When:
Monday, February 5, 2024
12:00 PM - 1:30 PM CT
Where:
Online
Webcast Link
Audience: Faculty/Staff - Student - Public - Post Docs/Docs - Graduate Students
Cost: 0
Contact:
MENA
Group: Middle East and North African Studies
Co-Sponsor:
Buffett Institute for Global Affairs
Category: Lectures & Meetings, Academic, Social, Multicultural & Diversity, Global & Civic Engagement
MENA is pleased to present a roundtable discussion on Zoom, featuring Brahim El Guabli (Williams College), Hamza Hamouchene (Transnational Institute), and Lydia Barnett (Northwestern University). The discussion will be moderated by Ekin Kurtiç and Mariam Taher, Northwestern University.
Only a few days after Morocco’s Al Haouz province was hit by a severe earthquake, the port city of Derna in eastern Libya was destroyed by heavy flash floods and the collapse of two dams. Against the backdrop of severe and worsening regional political and economic crises, the flood and earthquake-led ruination in Morocco and Libya compel us to rethink political ecologies throughout the MENA region via the lens of critical disaster studies. In this interdisciplinary conversation, scholars will denaturalize the concept of the natural disaster.

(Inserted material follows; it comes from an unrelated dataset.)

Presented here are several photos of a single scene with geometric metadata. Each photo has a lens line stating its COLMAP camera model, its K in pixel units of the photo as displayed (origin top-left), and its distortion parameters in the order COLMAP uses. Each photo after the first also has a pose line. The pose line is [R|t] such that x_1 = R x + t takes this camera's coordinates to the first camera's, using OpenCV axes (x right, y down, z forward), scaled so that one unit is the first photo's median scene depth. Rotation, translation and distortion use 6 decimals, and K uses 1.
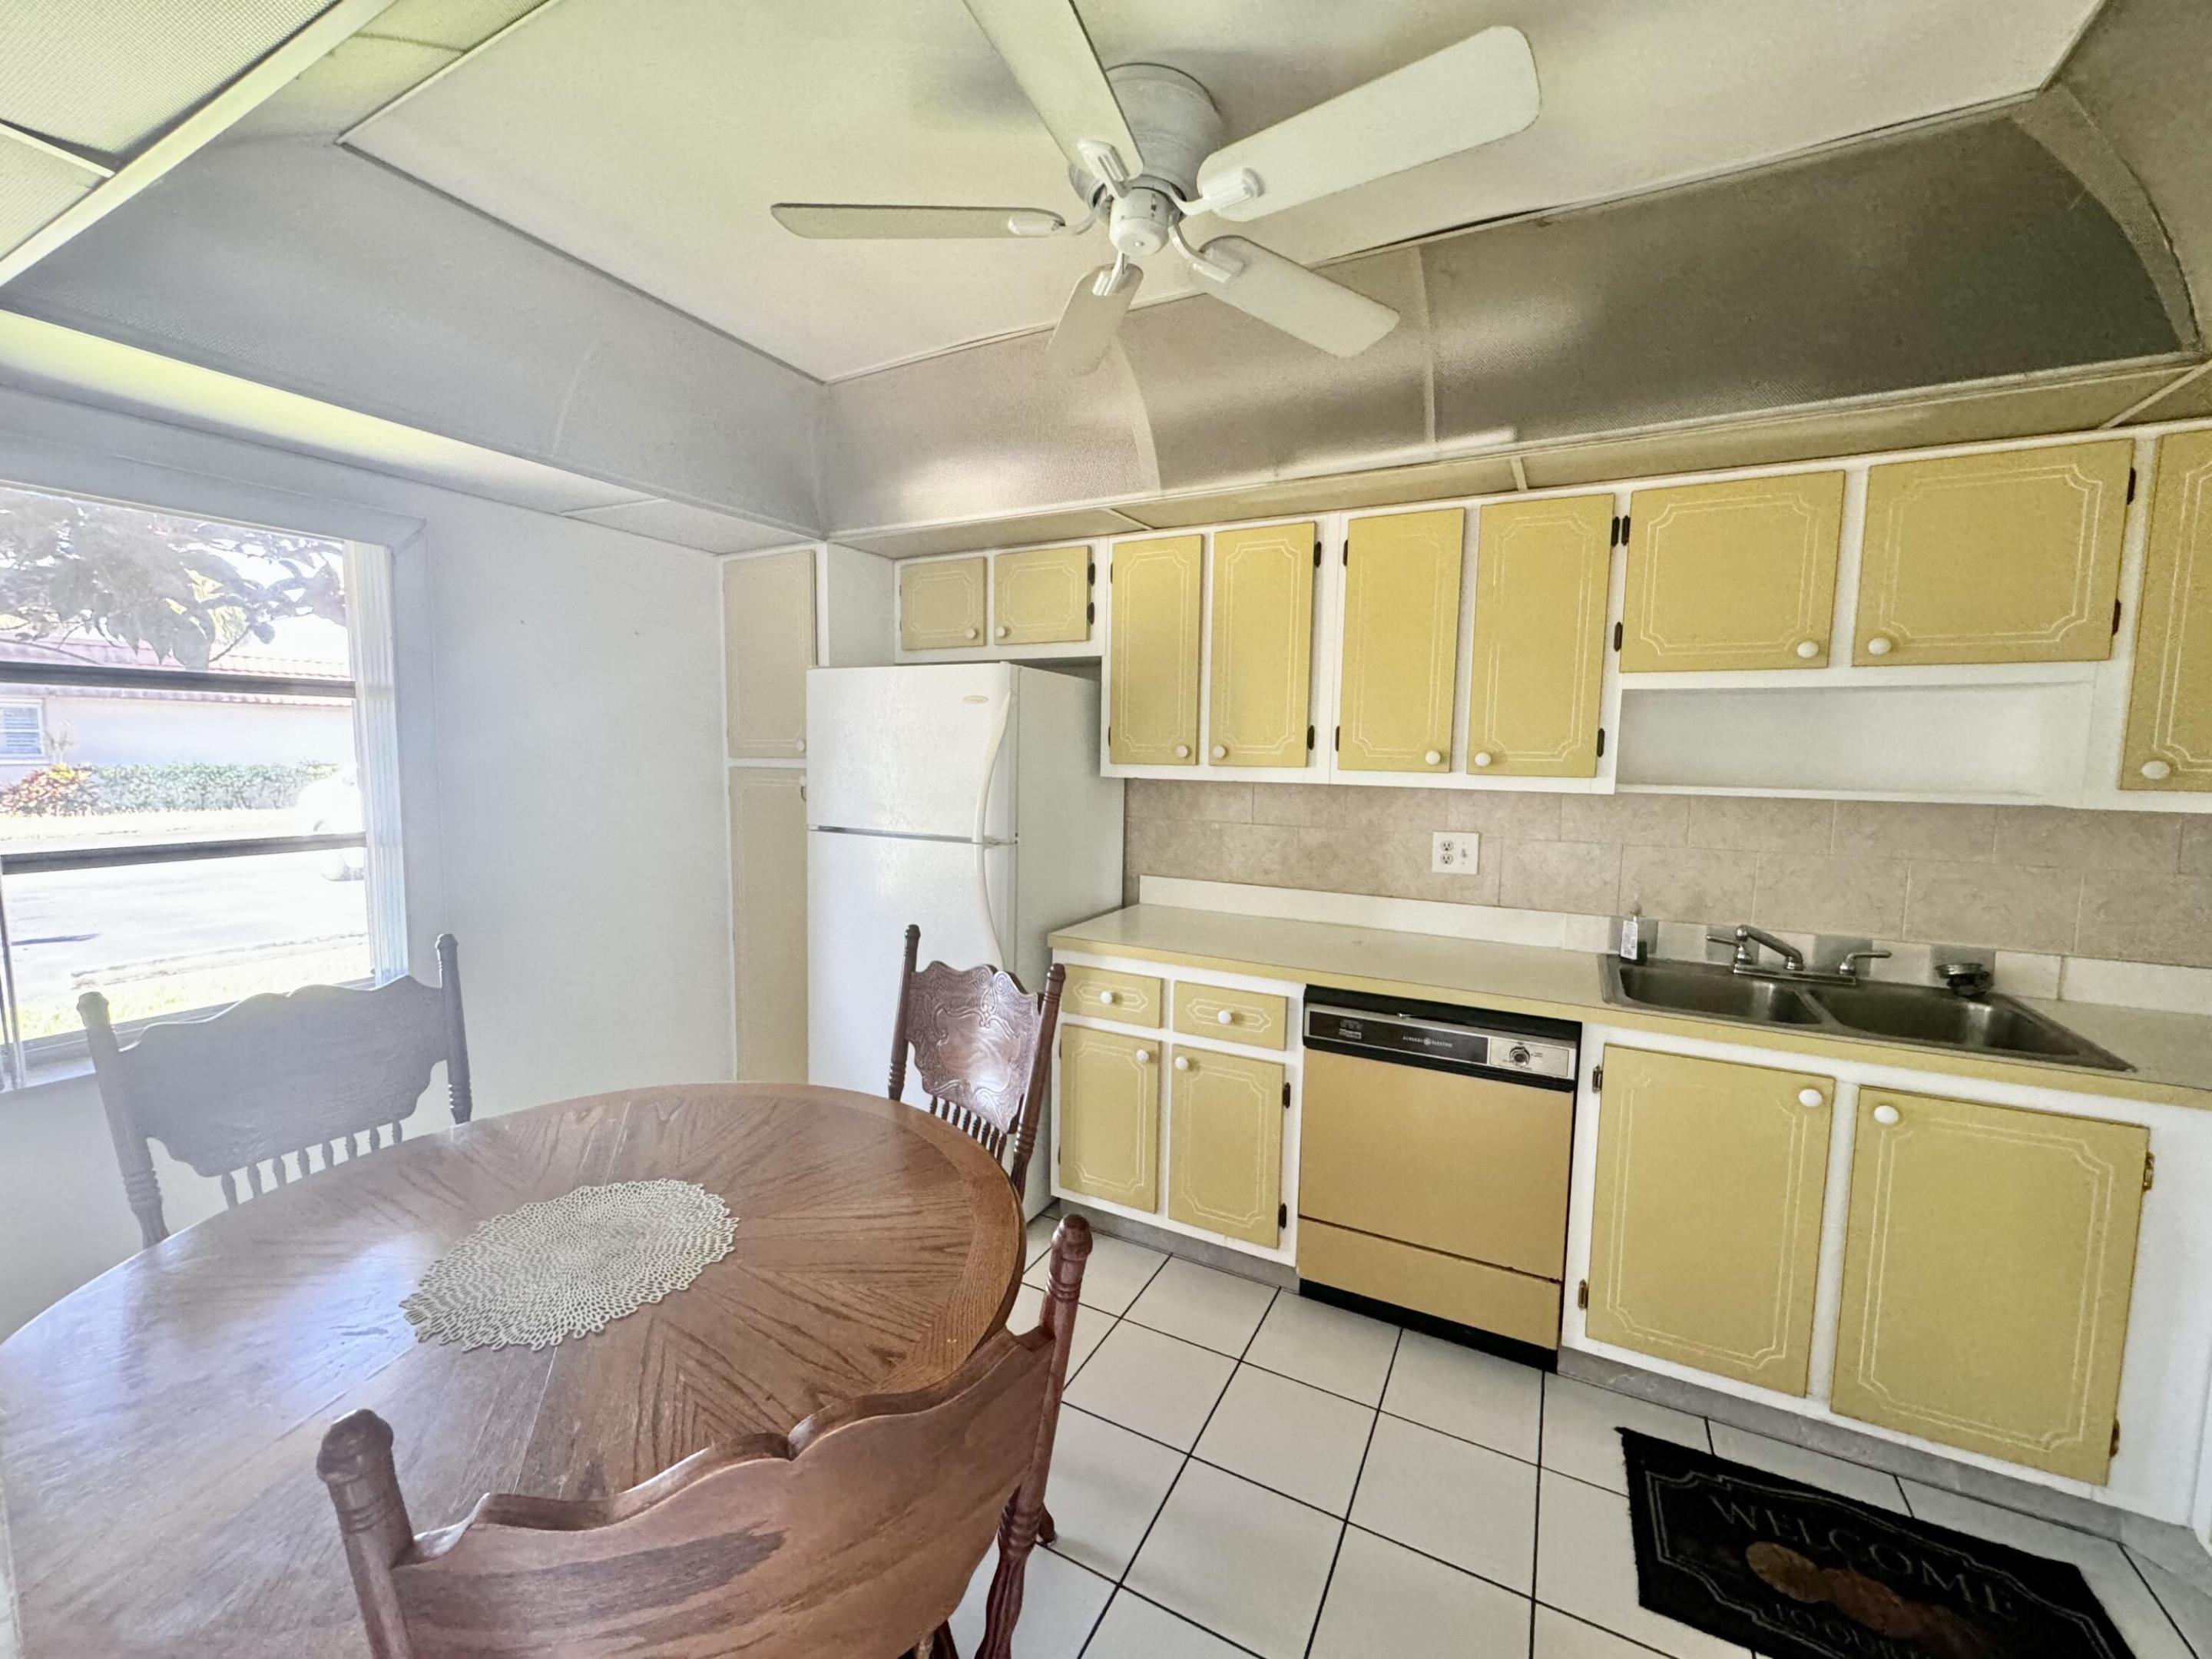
lens RADIAL K [[880.8, 0, 1100.3], [0, 880.8, 824.6], [0, 0, 1]] dist [-0.000071, -0.000083]
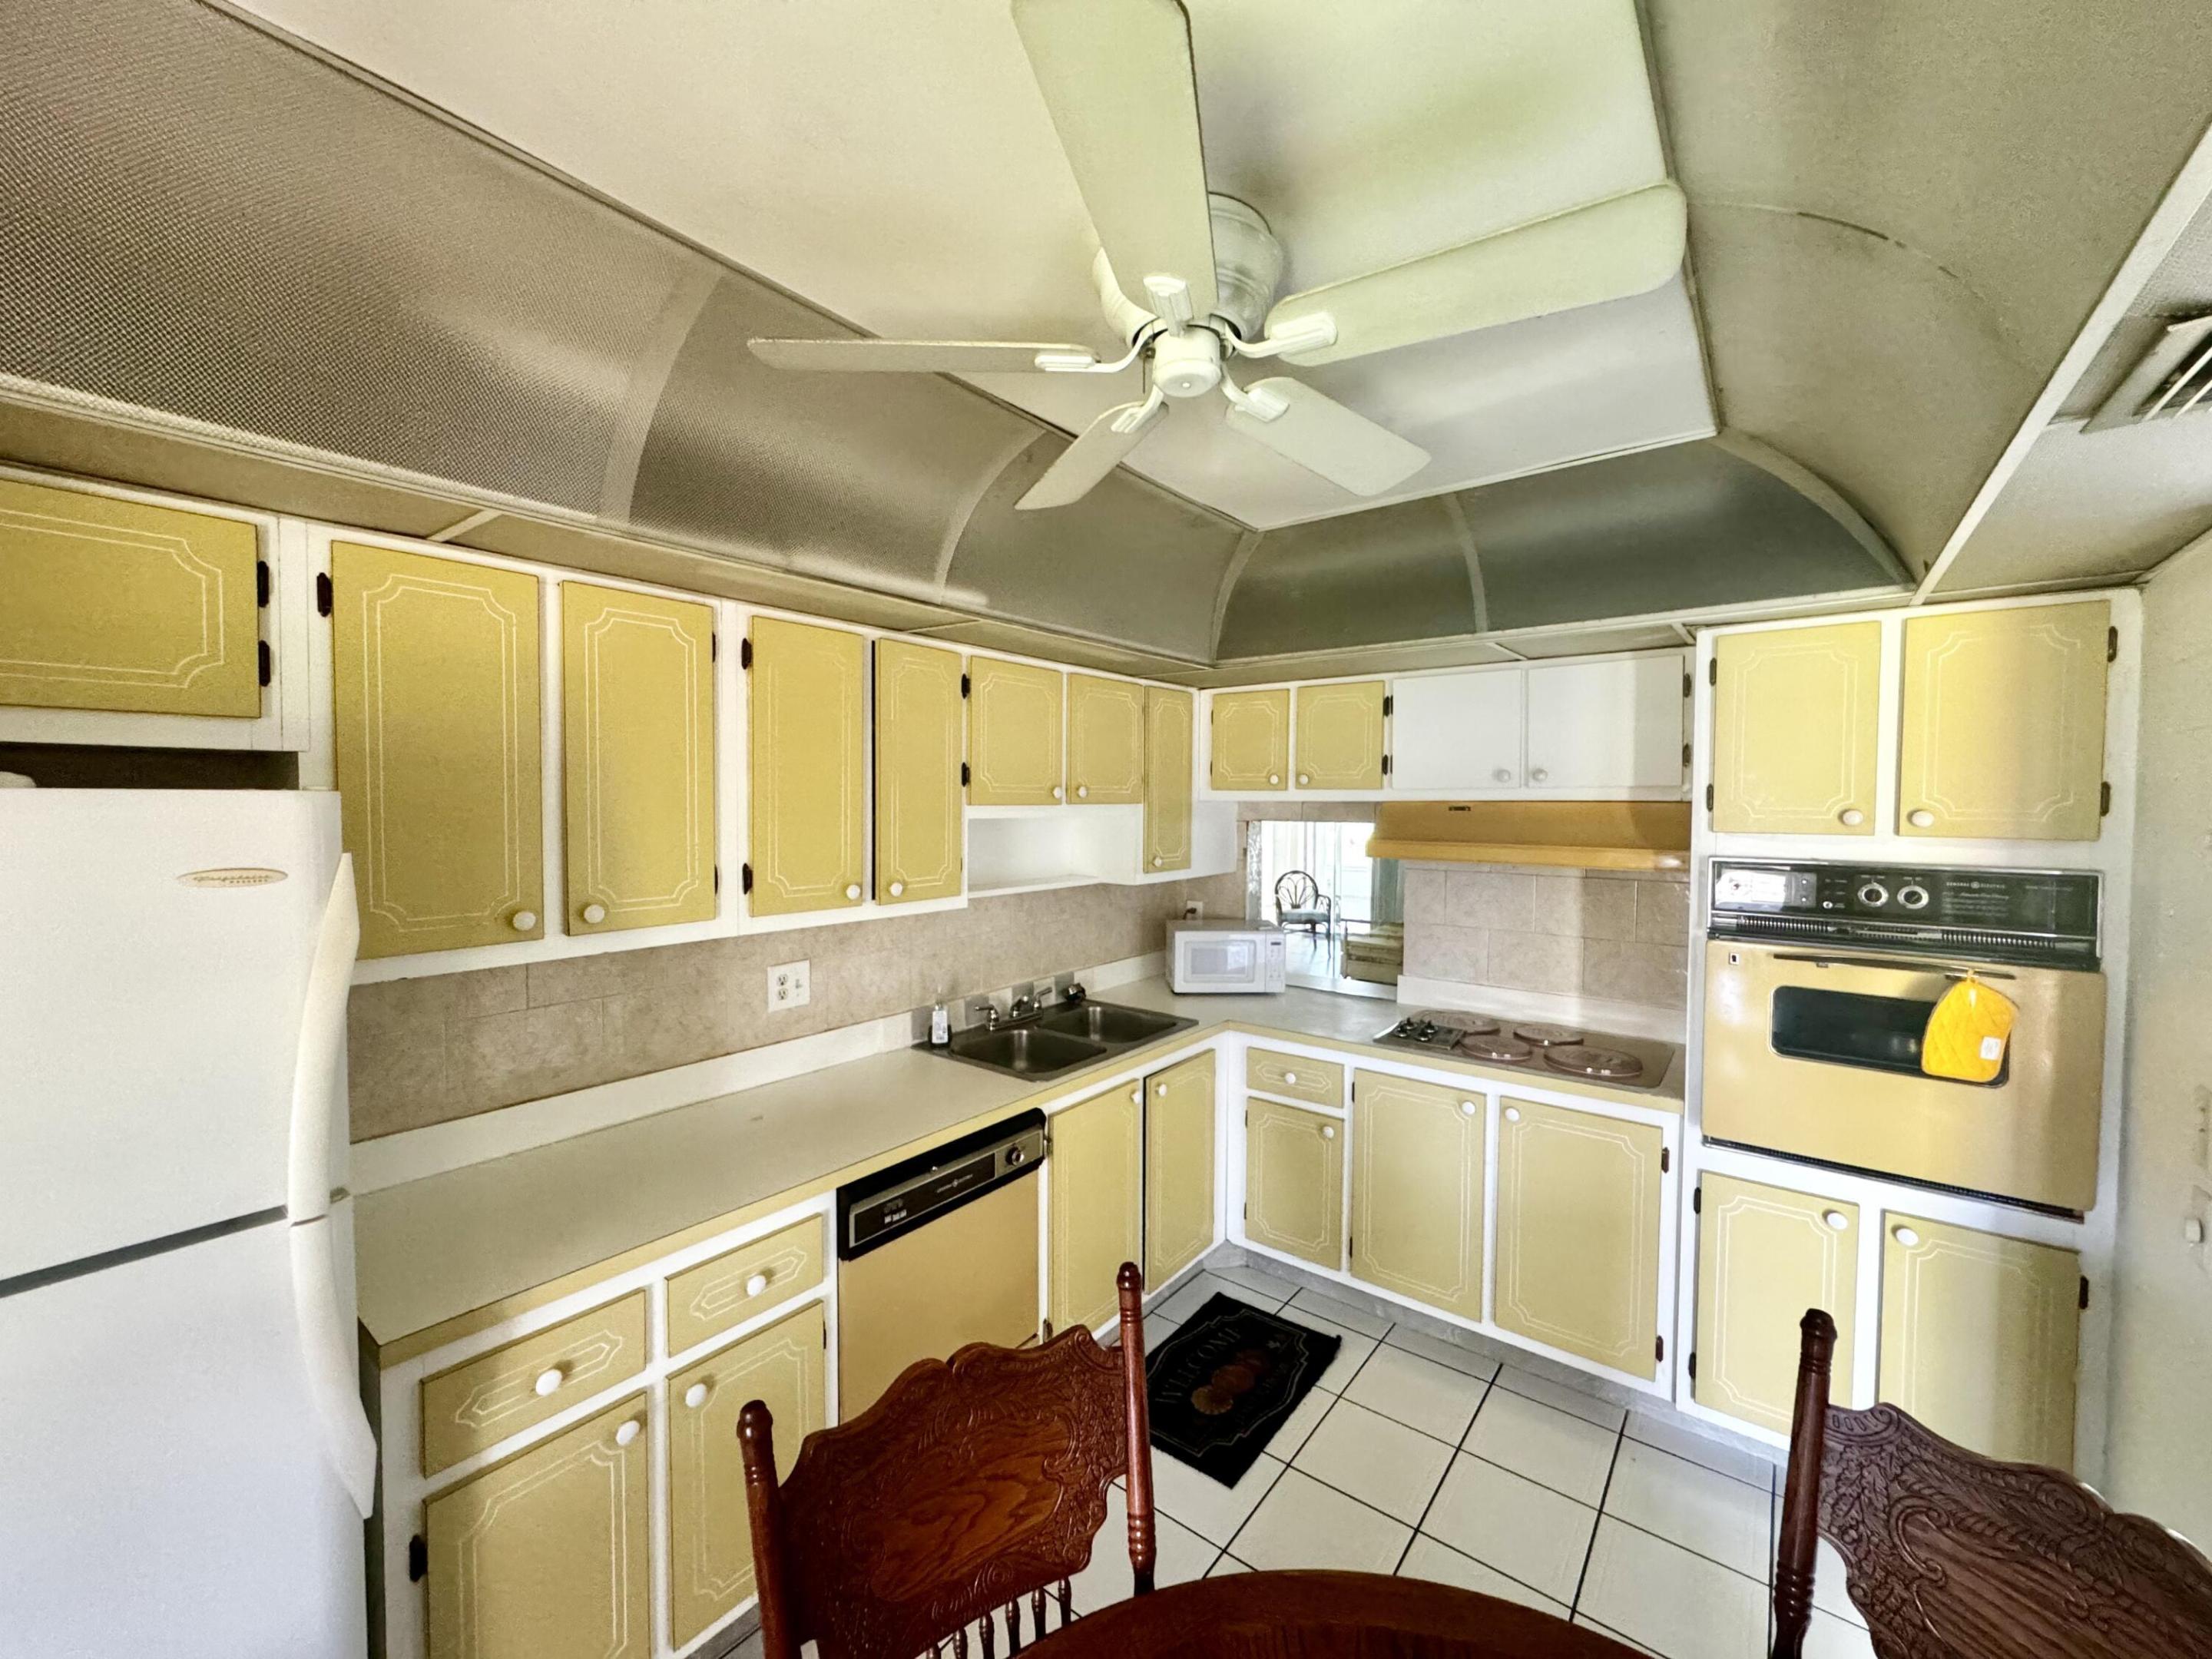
lens RADIAL K [[880.8, 0, 1098.9], [0, 880.8, 827.8], [0, 0, 1]] dist [-0.000071, -0.000083]
pose [[0.185212, -0.046699, 0.981588, -0.470585], [0.089762, 0.995498, 0.030424, -0.142338], [-0.978590, 0.082474, 0.188570, 0.535167]]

Hosting social scientists and humanists, this roundtable will discuss the unevenly distributed impacts of recent and longer-term devastation in the area. Building upon scholarly perspectives that conceptualize ruination as a process rather than an event, the conversation will examine historically sedimented power differentials and injustices that are foregrounded and exacerbated in the unfolding of these political ecological disasters, tracing the enduring and often overlooked repercussions that map onto existing structural inequities and produce new ones. Throughout the roundtable discussion, speakers will reflect on how the examination of disasters in the MENA region offers broader conceptual insights into questions of urgency, responsibility, decay, and resilience.